That's right – 50% to 80% of our life happiness is explained by genetic factors, essentially outside of our control. Fortunately, the reason this blog exists is that science has also validated that there are proven ways to permanently increase our happiness.
Conditions of your life (C)
It's not by getting that new car or big house you've been dreaming of. Because we quickly adapt to new things, new toys, furniture, electric devices, homes, refrigerators and like bring us increased joy for a few days, weeks, or months, and then that's it. Three life conditions that really matter:
- Commuting: “Many people choose to move farther away from their jobs in search of a larger house. But although people quickly adapt to having more space,36 they don’t fully adapt to the longer commute, particularly if it involves driving in heavy traffic. Even after years of commuting, those whose commutes are traffic-filled still arrive at work with higher levels of stress hormones.”

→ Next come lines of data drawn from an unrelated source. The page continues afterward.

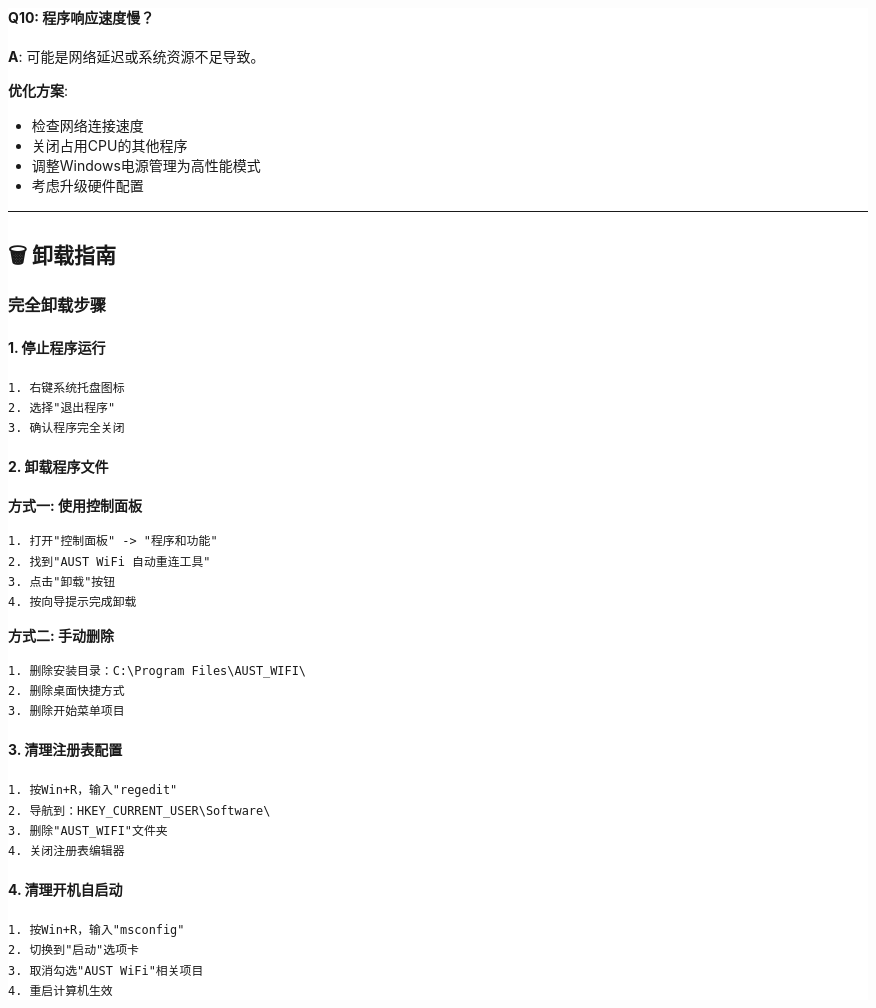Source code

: #### Q10: 程序响应速度慢？
**A**: 可能是网络延迟或系统资源不足导致。

**优化方案**:
- 检查网络连接速度
- 关闭占用CPU的其他程序
- 调整Windows电源管理为高性能模式
- 考虑升级硬件配置

---

## 🗑️ 卸载指南

### 完全卸载步骤

#### 1. 停止程序运行
```
1. 右键系统托盘图标
2. 选择"退出程序"
3. 确认程序完全关闭
```

#### 2. 卸载程序文件
**方式一: 使用控制面板**
```
1. 打开"控制面板" -> "程序和功能"
2. 找到"AUST WiFi 自动重连工具"
3. 点击"卸载"按钮
4. 按向导提示完成卸载
```

**方式二: 手动删除**
```
1. 删除安装目录：C:\Program Files\AUST_WIFI\
2. 删除桌面快捷方式
3. 删除开始菜单项目
```

#### 3. 清理注册表配置
```
1. 按Win+R，输入"regedit"
2. 导航到：HKEY_CURRENT_USER\Software\
3. 删除"AUST_WIFI"文件夹
4. 关闭注册表编辑器
```

#### 4. 清理开机自启动
```
1. 按Win+R，输入"msconfig"
2. 切换到"启动"选项卡
3. 取消勾选"AUST WiFi"相关项目
4. 重启计算机生效
```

- Lack of control: “In a review paper that Rodin and I wrote, we concluded that changing an institution’s environment to increase the sense of control among its workers, students, patients, or other users was one of the most effective possible ways to increase their sense of engagement, energy, and happiness.”

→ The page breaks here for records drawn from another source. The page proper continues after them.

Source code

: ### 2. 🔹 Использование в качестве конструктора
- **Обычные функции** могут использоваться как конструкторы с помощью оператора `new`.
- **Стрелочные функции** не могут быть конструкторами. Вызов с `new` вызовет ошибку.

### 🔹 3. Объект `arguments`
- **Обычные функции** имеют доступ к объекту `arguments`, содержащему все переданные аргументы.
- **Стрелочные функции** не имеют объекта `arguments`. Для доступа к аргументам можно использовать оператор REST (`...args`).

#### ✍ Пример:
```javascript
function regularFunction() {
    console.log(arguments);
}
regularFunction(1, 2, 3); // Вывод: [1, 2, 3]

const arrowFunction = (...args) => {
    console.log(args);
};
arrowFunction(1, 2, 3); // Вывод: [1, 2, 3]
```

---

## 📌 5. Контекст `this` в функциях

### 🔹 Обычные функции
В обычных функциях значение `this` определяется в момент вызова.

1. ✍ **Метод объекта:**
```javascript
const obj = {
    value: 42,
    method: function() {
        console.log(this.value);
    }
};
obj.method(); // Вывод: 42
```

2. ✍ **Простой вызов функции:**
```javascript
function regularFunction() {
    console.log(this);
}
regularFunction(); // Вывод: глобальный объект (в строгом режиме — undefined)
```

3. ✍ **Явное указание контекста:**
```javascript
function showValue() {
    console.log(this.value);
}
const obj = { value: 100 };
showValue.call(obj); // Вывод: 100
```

- Relationships: “The condition that is usually said to trump all others in importance is the strength and number of a person’s relationships. Good relationships make people happy, and happy people enjoy more and better relationships than unhappy people. Conflicts in relationships—having an annoying office mate or room-mate, or having a chronic conflict with your spouse—is one of the surest ways to reduce your happiness. You never adapt to interpersonal conflict; it damages every day, even days when you don’t see the other person but ruminate about the conflict nonetheless.”
Voluntary Activities (V)
There are three classes of voluntary activities that have been shown to consistently increase levels of happiness:
- Expressing gratitude and kindness is a way to fight adaption effects. If we start taking something good for granted, it stops giving us joy. If we express gratitude, we can reverse that process: “Studies that have assigned people to perform a random act of kindness every week, or to count their blessings regularly for several weeks, find small but sustained increases in happiness. So take the initiative! Choose your own gratifying activities, do them regularly (but not to the point of tedium), and raise your overall level of happiness.”

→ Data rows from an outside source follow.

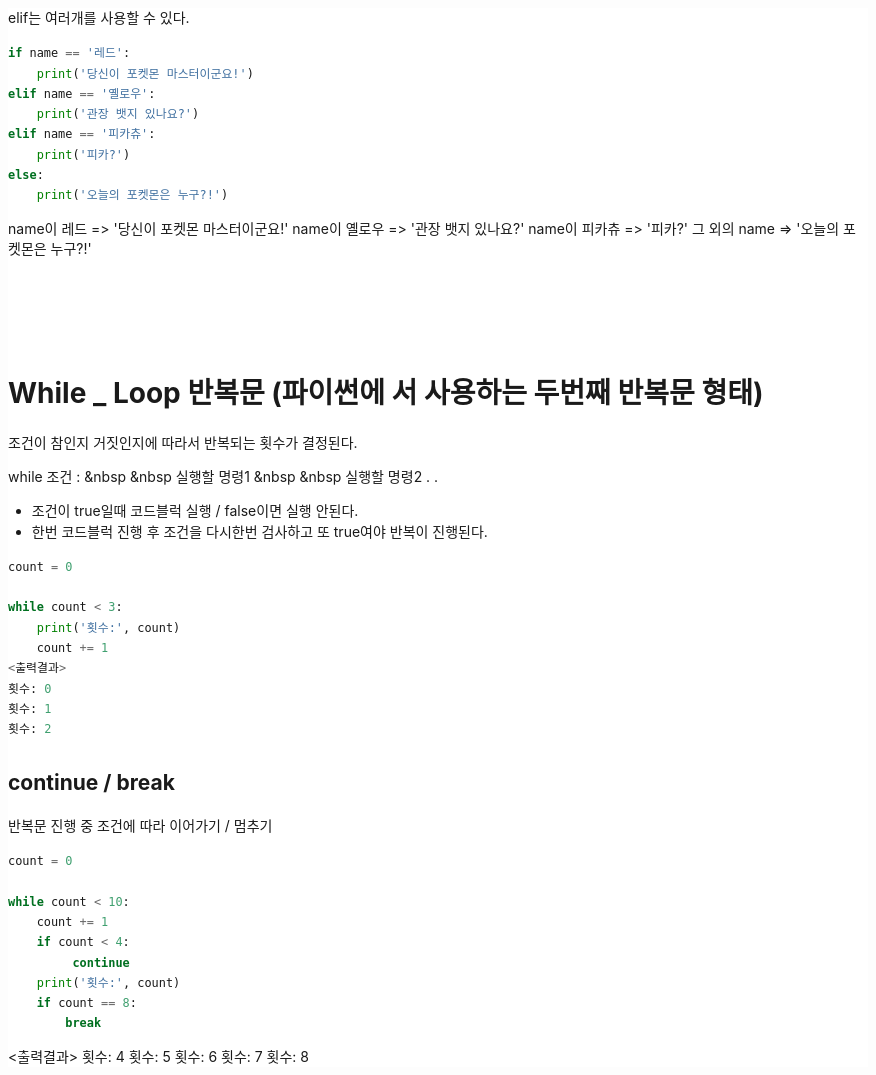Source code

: elif는 여러개를 사용할 수 있다.
```python
if name == '레드':
	print('당신이 포켓몬 마스터이군요!')
elif name == '옐로우':
	print('관장 뱃지 있나요?')
elif name == '피카츄':
	print('피카?')
else:
 	print('오늘의 포켓몬은 누구?!')
```
name이 레드 => '당신이 포켓몬 마스터이군요!'
name이 옐로우 => '관장 뱃지 있나요?'
name이 피카츄 => '피카?'
그 외의 name => '오늘의 포켓몬은 누구?!'

<br>
<br>
<br>

# While _ Loop 반복문 (파이썬에 서 사용하는 두번째 반복문 형태)
조건이 참인지 거짓인지에 따라서 반복되는 횟수가 결정된다.
>
while 조건 : 
&nbsp &nbsp 실행할 명령1
&nbsp &nbsp 실행할 명령2
.
.


- 조건이 true일때 코드블럭 실행 / false이면 실행 안된다.
- 한번 코드블럭 진행 후 조건을 다시한번 검사하고 또 true여야 반복이 진행된다.

```python
count = 0

while count < 3:
	print('횟수:', count) 
    count += 1
<출력결과>
횟수: 0
횟수: 1
횟수: 2
```

## continue / break
반복문 진행 중 조건에 따라 이어가기 / 멈추기
```python
count = 0

while count < 10:
	count += 1
    if count < 4:
    	 continue
    print('횟수:', count)
    if count == 8:
    	break
```
<출력결과>
횟수: 4
횟수: 5
횟수: 6
횟수: 7
횟수: 8
>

- Meditating and employing mindfulness techniques to enjoy the present, rather than ruminating on the past or stressing about the future can boost mood, both in the short term, but especially in the long term.
- Engaging in flow and pursuing our strengths has been associated with increased levels of satisfaction. Specifically, “Seligman proposes that V is largely a matter of arranging your day and your environment to increase both pleasures and [flow activities].” See here for a description of flow.
Conscious Pursuit of Happiness
This book review of Happiness Hypothesis (Check it out!) has turned more into a summary.
This was to be expected given the rich collection of information the book contains. I highly recommend you check out the entire book yourself. It is one of the key books on happiness. A “must read” Let me finish with what I think is the book's most powerful quote:
“The elephant cares about prestige, not happiness, and it looks eternally to others to figure out what is prestigious. The elephant will pursue its evolutionary goals even when greater happiness can be found elsewhere. If everyone is chasing the same limited amount of prestige, then all are stuck in a zero-sum game, an eternal arms race, a world in which rising wealth does not bring rising happiness. The pursuit of luxury goods is a happiness trap; it is a dead end that people race toward in the mistaken belief that it will make them happy.”
– Excerpt from Happiness Hypothesis
If you want to be happier, happiness hypothesis is one of the best books for you. It really gets into the specifics of the science. Not glossing over the idea in some shallow manner. If you . have read my other book reviews you know I often find major elements with books I dislike, even if I give them a careful ovrall recommendation, I rarely “gush”. That should tell you that this book is truely worth your time.